The ship, JS Enshu (AMS 4305), is the fifth and last Hiuchi class auxiliary multi-purpose support ship. The ship was dry-docked Sept. 29 and returned to sea Oct. 14.

“It was my first experience to work with the SRF team,” said Lt. Cmdr. Koji Koyanagi, Enshu’s captain. “The dry-docking went very well. To my surprise, each SRF team member has a lot more work and responsibilities. It was also my first experience to see a tugboat bringing the ship into the dock itself. It was amazing.”

According to Masaki Fukuda, the dock master and a naval architecture engineer, members of the docking office, carpenter shop, dock maintenance and forklift operation section, lifting and handling department, and dive locker all need to coordinate docking evolutions to make them successful.

Fleet Activities Yokosuka port operations’ pusher boats, beaver boat and tugboat supported the operation with caisson towing, dry-docking and undocking. During the approximately two weeks of Enshu’s dry-docking, it underwent semi-overhaul and inspection as scheduled.

Enshu is a JMSDF Yokosuka District’s counterpart to the Powhatan-class fleet ocean tug. Its keel was laid, Dec. 19, 2006, and it was commissioned, Feb. 20, 2008. This multi-purpose ship supports training exercises, tows inoperable or target ships, carries ships’ cargo, and conducts firefighting and rescuing services. For the purpose of supporting firing exercises, the vessel carries BURRACUDA, an Unmanned Surface Vehicle-Target.
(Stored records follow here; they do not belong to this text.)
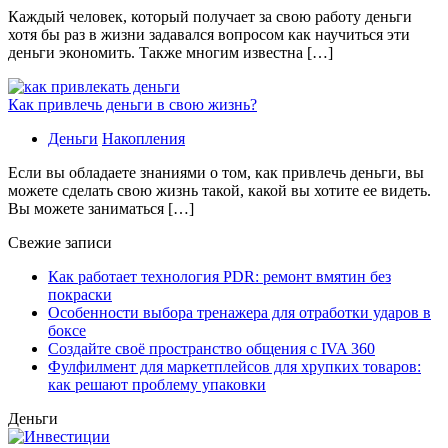
Каждый человек, который получает за свою работу деньги
хотя бы раз в жизни задавался вопросом как научиться эти
деньги экономить. Также многим известна […]
Как привлечь деньги в свою жизнь?
Деньги
Накопления
Если вы обладаете знаниями о том, как привлечь деньги, вы
можете сделать свою жизнь такой, какой вы хотите ее видеть.
Вы можете заниматься […]
Свежие записи
Как работает технология PDR: ремонт вмятин без
покраски
Особенности выбора тренажера для отработки ударов в
боксе
Создайте своё пространство общения с IVA 360
Фулфилмент для маркетплейсов для хрупких товаров:
как решают проблему упаковки
Деньги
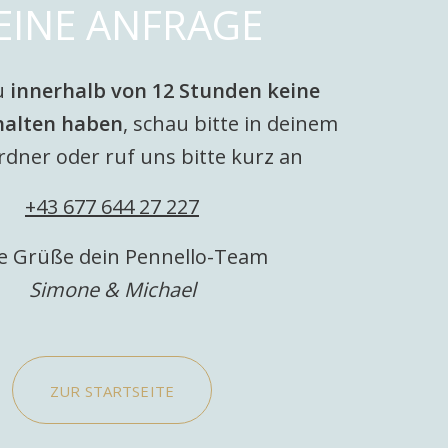
EINE ANFRAGE
u
innerhalb von 12 Stunden keine
halten haben
, schau bitte in deinem
dner oder ruf uns bitte kurz an
+43 677 644 27 227
e Grüße dein Pennello-Team
Simone & Michael
ZUR STARTSEITE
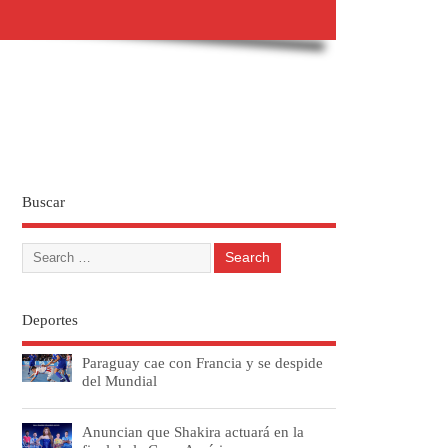
Buscar
Deportes
Paraguay cae con Francia y se despide
del Mundial
Anuncian que Shakira actuará en la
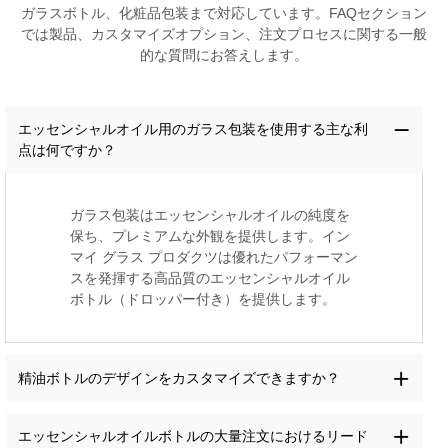
ガラスボトル、化粧品包装まで対応しています。FAQセクション
では製品、カスタマイズオプション、注文プロセスに関する一般
的な質問にお答えします。
エッセンシャルオイル用のガラス包装を使用する主な利
点は何ですか？
ガラス包装はエッセンシャルオイルの純度を
保ち、プレミアムな外観を提供します。イン
マイ グラス プロダクツは優れたパフォーマン
スを発揮する高品質のエッセンシャルオイル
ボトル（ドロッパー付き）を提供します。
精油ボトルのデザインをカスタマイズできますか？
エッセンシャルオイルボトルの大量注文におけるリード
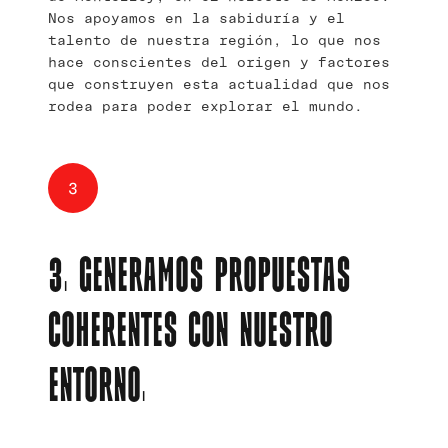
Nos apoyamos en la sabiduría y el
talento de nuestra región, lo que nos
hace conscientes del origen y factores
que construyen esta actualidad que nos
rodea para poder explorar el mundo.
3
3. GENERAMOS PROPUESTAS
COHERENTES CON NUESTRO
ENTORNO.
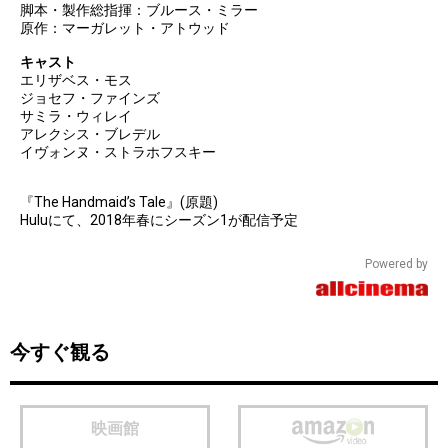
脚本・製作総指揮：ブルース・ミラー
原作：マーガレット・アトウッド
キャスト
エリザベス・モス
ジョセフ・ファインズ
サミラ・ウィレイ
アレクシス・ブレデル
イヴォンヌ・ストラホフスキー
『The Handmaid’s Tale』(原題)
Huluにて、2018年春にシーズン1が配信予定
Powered by
今すぐ観る
映画館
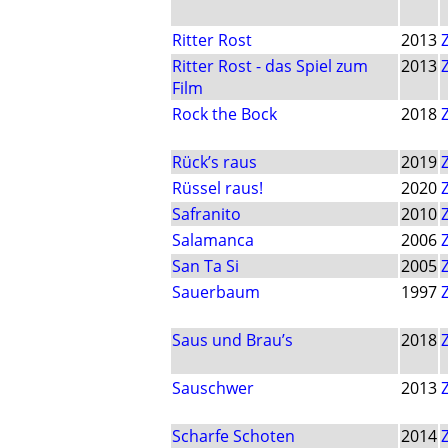
Ritter Rost
2013
Ritter Rost - das Spiel zum
2013
Film
Rock the Bock
2018
Rück’s raus
2019
Rüssel raus!
2020
Safranito
2010
Salamanca
2006
San Ta Si
2005
Sauerbaum
1997
Saus und Brau’s
2018
Sauschwer
2013
Scharfe Schoten
2014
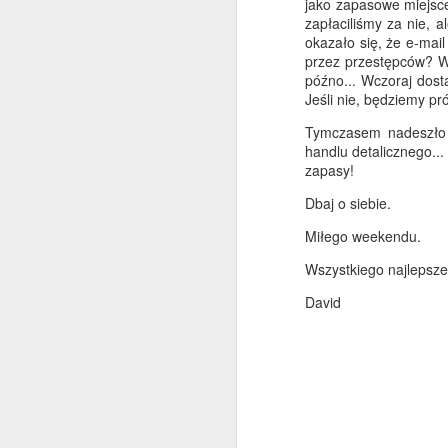
jako zapasowe miejsce
o
zapłaciliśmy za nie, 
s
okazało się, że e-mail
N
przez przestępców? W
t
późno... Wczoraj dost
Jeśli nie, będziemy pr
Al
Tymczasem nadeszło l
c
handlu detalicznego...
A
zapasy!
Sa
Dbaj o siebie.
Ma
Miłego weekendu.
j
c
Wszystkiego najlepsze
15
David
W
n
w
mo
A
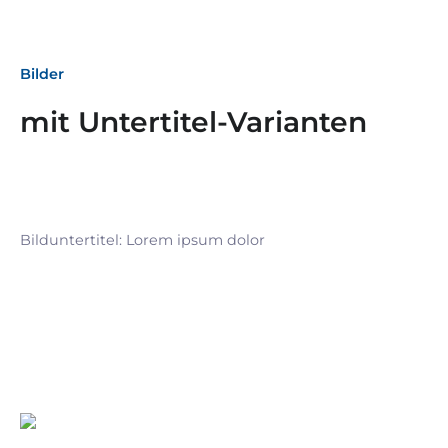
Bilder
mit Untertitel-Varianten
Bilduntertitel: Lorem ipsum dolor
Bilduntertitel: Lorem ipsum dolor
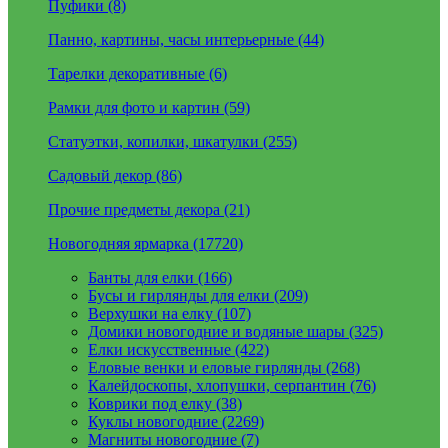
Пуфики (8)
Панно, картины, часы интерьерные (44)
Тарелки декоративные (6)
Рамки для фото и картин (59)
Статуэтки, копилки, шкатулки (255)
Садовый декор (86)
Прочие предметы декора (21)
Новогодняя ярмарка (17720)
Банты для елки (166)
Бусы и гирлянды для елки (209)
Верхушки на елку (107)
Домики новогодние и водяные шары (325)
Елки искусственные (422)
Еловые венки и еловые гирлянды (268)
Калейдоскопы, хлопушки, серпантин (76)
Коврики под елку (38)
Куклы новогодние (2269)
Магниты новогодние (7)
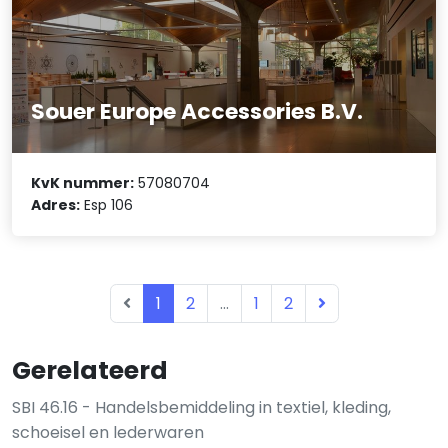
Souer Europe Accessories B.V.
KvK nummer:
57080704
Adres:
Esp 106
1
2
...
1
2
Gerelateerd
SBI 46.16 - Handelsbemiddeling in textiel, kleding,
schoeisel en lederwaren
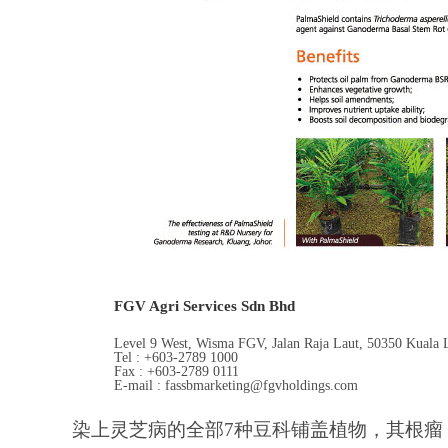
FGV Agri Services Sdn Bhd
Level 9 West, Wisma FGV, Jalan Raja Laut, 50350 Kuala 
Tel : +603-2789 1000
Fax : +603-2789 0111
E-mail : fassbmarketing@fgvholdings.com
染上灵芝病的全部7种豆科铺盖植物，其根瘤 (n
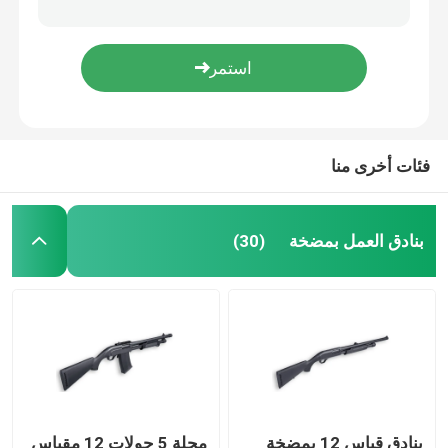
ذخيرة البندقية
ملحقات البندقية
فئات أخرى منا
البصريات بندقية
بنادق العمل بمضخة
(30)
بنادق قياس 12 بمضخة
مجلة 5 جولات 12 مقياس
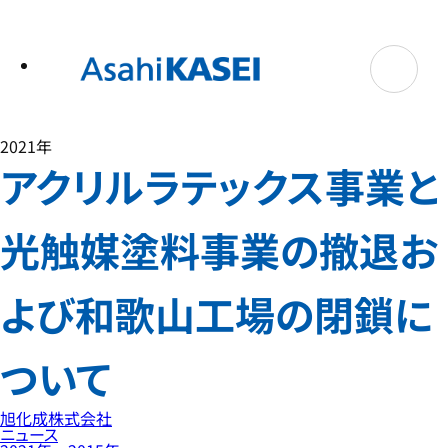
テ
ン
ツ
へ
ス
キ
ッ
プ
2021年
アクリルラテックス事業と
光触媒塗料事業の撤退お
よび和歌山工場の閉鎖に
ついて
旭化成株式会社
ニュース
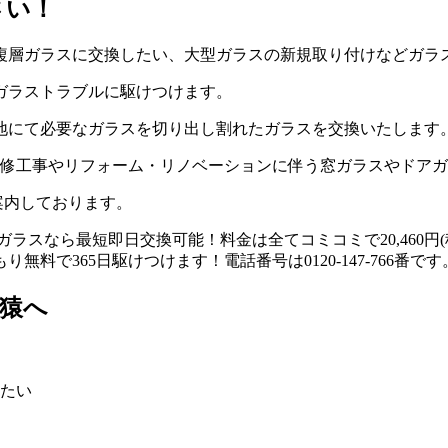
さい！
複層ガラスに交換したい、大型ガラスの新規取り付けなどガラ
ガラストラブルに駆けつけます。
地にて必要なガラスを切り出し割れたガラスを交換いたします
改修工事やリフォーム・リノベーションに伴う窓ガラスやドア
案内しております。
猿へ
たい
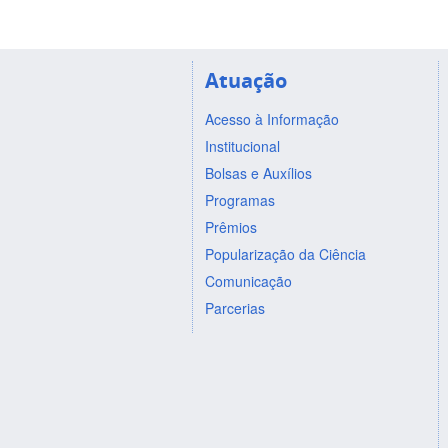
Atuação
Acesso à Informação
Institucional
Bolsas e Auxílios
Programas
Prêmios
Popularização da Ciência
Comunicação
Parcerias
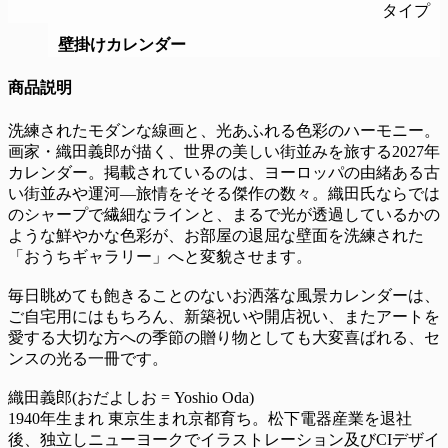
タイプ
壁掛けカレンダー
商品説明
洗練されたモダンな線画と、光あふれる色彩のハーモニー。
画家・織田義郎が描く、世界の美しい街並みを旅する2027年
カレンダー。掲載されているのは、ヨーロッパの由緒ある古
い街並みや運河―旅情をそそる傑作の数々。織田氏ならでは
のシャープで繊細なラインと、まるで光が透過しているかの
ような鮮やかな色彩が、お部屋の退屈な壁面を洗練された
「おうちギャラリー」へと変貌させます。
毎日眺めても飽きることのないお洒落な風景カレンダーは、
ご自宅用にはもちろん、新築祝いや開店祝い、またアートを
愛する大切な方への季節の贈り物としても大変喜ばれる、セ
ンスの光る一冊です。
織田義郎(おだよしお = Yoshio Oda)
1940年生まれ 東京生まれ京都育ち。松下電器産業を退社
後、独立しニューヨークでイラストレーション及びCIデザイ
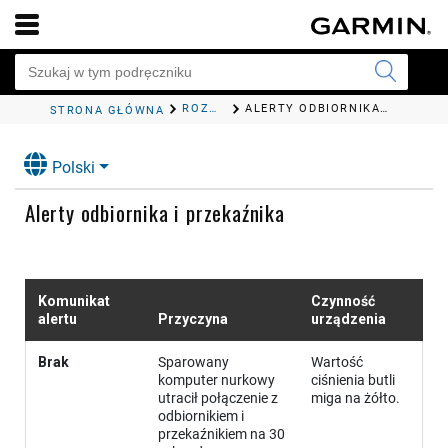
ROZWIĄZYWANIE PROBLEMÓW
ALERTY ODBIORNIKA I PRZEKAŹNIKA
STRONA GŁÓWNA
Polski
Alerty odbiornika i przekaźnika
Komunikat
Czynność
alertu
Przyczyna
urządzenia
Brak
Sparowany
Wartość
komputer nurkowy
ciśnienia butli
utracił połączenie z
miga na żółto.
odbiornikiem i
przekaźnikiem na 30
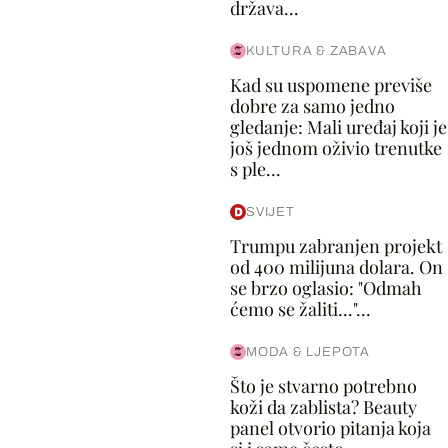
država...
KULTURA & ZABAVA
Kad su uspomene previše
dobre za samo jedno
gledanje: Mali uređaj koji je
još jednom oživio trenutke
s ple...
SVIJET
Trumpu zabranjen projekt
od 400 milijuna dolara. On
se brzo oglasio: "Odmah
ćemo se žaliti..."...
MODA & LJEPOTA
Što je stvarno potrebno
koži da zablista? Beauty
panel otvorio pitanja koja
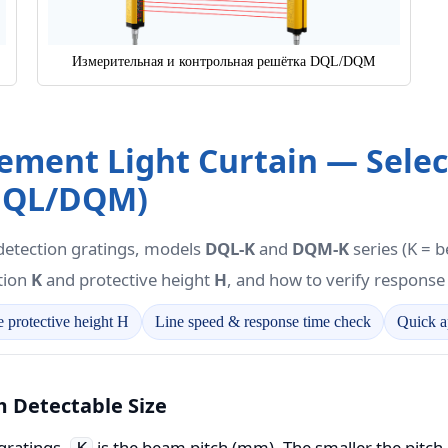
Измерительная и контрольная решётка DQL/DQM
ment Light Curtain — Selec
 DQL/DQM)
tection gratings, models
DQL-K
and
DQM-K
series (K = b
tion
K
and protective height
H
, and how to verify response 
 protective height H
Line speed & response time check
Quick a
 Detectable Size
ratings,
is the beam pitch (mm). The smaller the pitch,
161014-N-JT445-119 YOKOSUKA, Japan (Oct. 14, 2016) ― Ship Repair Facility and Japan Regional Maintenance Center (SRF-JRMC) and Fleet Activities (FLEACT) Yokosuka team undock Japan Maritime Self-Defense Forces’ JS Enshu (AMS 4305) after an approximately two-week semi-overhaul and inspection. (U.S. Navy photo by Ryo Isobe, FLEACT Yokosuka Public Affairs, SRF JRMC/Released)

161014-N-JT445-119 YOKOSUKA, Japan (Oct. 14, 2016) ― Ship Repair Facility and Japan Regional Maintenance Center (SRF-JRMC) and Fleet Activities (FLEACT) Yokosuka team undock Japan Maritime Self-Defense Forces’ JS Enshu (AMS 4305) after an approximately two-week semi-overhaul and inspection. (U.S. Navy photo by Ryo Isobe, FLEACT Yokosuka Public Affairs, SRF JRMC/Released)

One of the ship’s advantages is its power. According to Koyanagi, Enshu can push and pull JMDF destroyers.

The names of JMSDF’s Hiuchi class AMSs originate from the name Nada, which means a rough and open sea in Japanese. In the case of Enshu, it derives from Enshu-Nada, the rough sea which starts from Omaezaki in Shizuoka to Iragomisaki in Aichi. Enshu was used for the first time for a name of a ship since the establishment Imperial Japanese navy.